J’ai lu avec beaucoup d’attention le rapport publié récemment par le groupe de députés, voici mes commentaires :

 

C’est rassurant

 

Il est rassurant, rafraichissant et encourageant qu’un groupe de parlementaires de la majorité affirment haut et fort leur foi dans les nouvelles technologies numériques et le potentiel économique de celles-ci.

Il est absolument nécessaire de limiter au maximum les initiatives désastreuses comme celles du sénateur Masson (même s’il ne fait plus partie de l’UMP).

Il est rassurant de voir nos représentants attachés comme nous à la neutralité des réseaux, la préservation de l’anonymat et la protection de l’individu.

 

Une prise de position réaliste et courageuse : l’humilité que doivent conserver les législateurs nationaux face aux possibilités de régulation d’internet

 

Beaucoup d’excellentes propositions, en vrac :

 

  • la CNIL européenne, la fiscalité (dois-je vraiment créer ma plateforme de distribution au Luxembourg pour bénéficier des mêmes conditions qu’Apple ?)

  • La régulation de la possession de données personnelles, son information et sa labellisation

  • La Formation à l’école et au collège (réforme du B2I), internet dans la politique (accès et transparence des données publiques, consultations populaires)

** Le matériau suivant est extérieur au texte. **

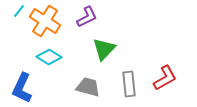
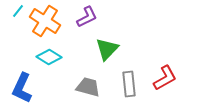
cyan line: moved 1 px left
green triangle: moved 3 px right
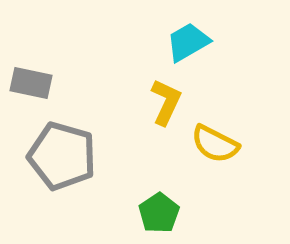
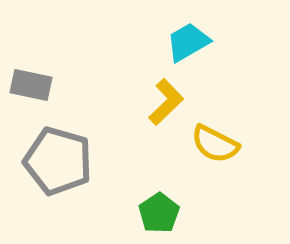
gray rectangle: moved 2 px down
yellow L-shape: rotated 21 degrees clockwise
gray pentagon: moved 4 px left, 5 px down
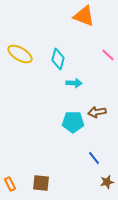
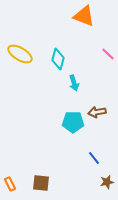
pink line: moved 1 px up
cyan arrow: rotated 70 degrees clockwise
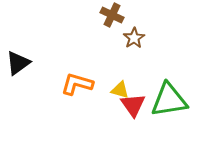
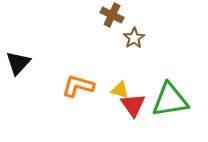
black triangle: rotated 12 degrees counterclockwise
orange L-shape: moved 1 px right, 2 px down
green triangle: moved 1 px right
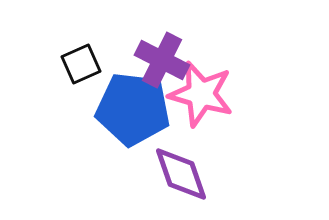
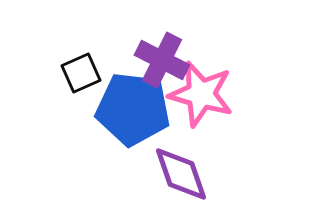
black square: moved 9 px down
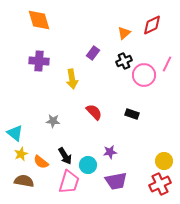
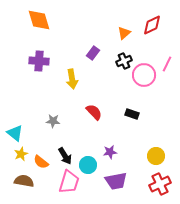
yellow circle: moved 8 px left, 5 px up
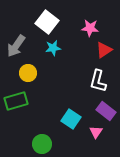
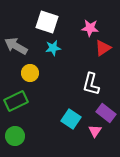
white square: rotated 20 degrees counterclockwise
gray arrow: rotated 85 degrees clockwise
red triangle: moved 1 px left, 2 px up
yellow circle: moved 2 px right
white L-shape: moved 7 px left, 3 px down
green rectangle: rotated 10 degrees counterclockwise
purple rectangle: moved 2 px down
pink triangle: moved 1 px left, 1 px up
green circle: moved 27 px left, 8 px up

  • La lutte contre les abus de position dominante.

 

Un bémol : la question des droits économiques (page 28):

 

En effet, dans le domaine que je connais, la musique, c’est toujours les éditeurs qui maitrisent la chaine de valeur, et non les distributeurs, contrairement à ce qui est écrit dans le rapport.

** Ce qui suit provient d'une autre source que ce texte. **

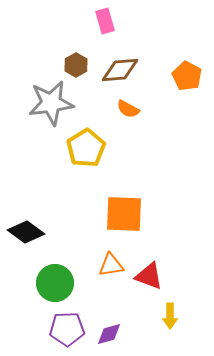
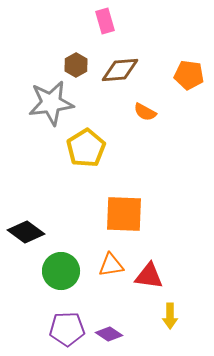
orange pentagon: moved 2 px right, 1 px up; rotated 20 degrees counterclockwise
orange semicircle: moved 17 px right, 3 px down
red triangle: rotated 12 degrees counterclockwise
green circle: moved 6 px right, 12 px up
purple diamond: rotated 48 degrees clockwise
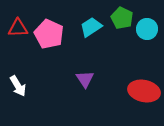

Les barrières financières que placent les majors n’encouragent pas (c’est le moins que l’on puisse dire) le développement de l’offre légale, que ce soit en téléchargement ou en streaming.

Les faibles marges commerciales laissées aux plateformes de distribution (de 15 à 20%) liées au fait qu’elles ne maîtrisent pas leur prix de vente les laissent dans l’impossibilité de communiquer pour assurer la promotion de leur offre une fois qu’elles ont payé les éditeurs et les frais techniques.

 

Je ne vais pas créer la plateforme de distribution numérique de musique classique que je voulais faire pour cette raison entre autres, et aussi parce que les droits concédés aux plateformes par les majors sont toujours des droits nationaux.

 

Pour créer une plateforme de distribution numérique internationale, c'est-à-dire qui correspond aux standards et usages du web, il faut s’appeler Apple ou Amazon, sinon il faut te cantonner a son pays. Alors que les pirates, eux,  sont bien sur internationaux…

 

En conclusion, je pense que la chaine de valeur de chaque domaine doit être considérée, et je ne suis pas certain que la pression doit être mise sur les distributeurs plutôt que sur les propriétaires de contenu.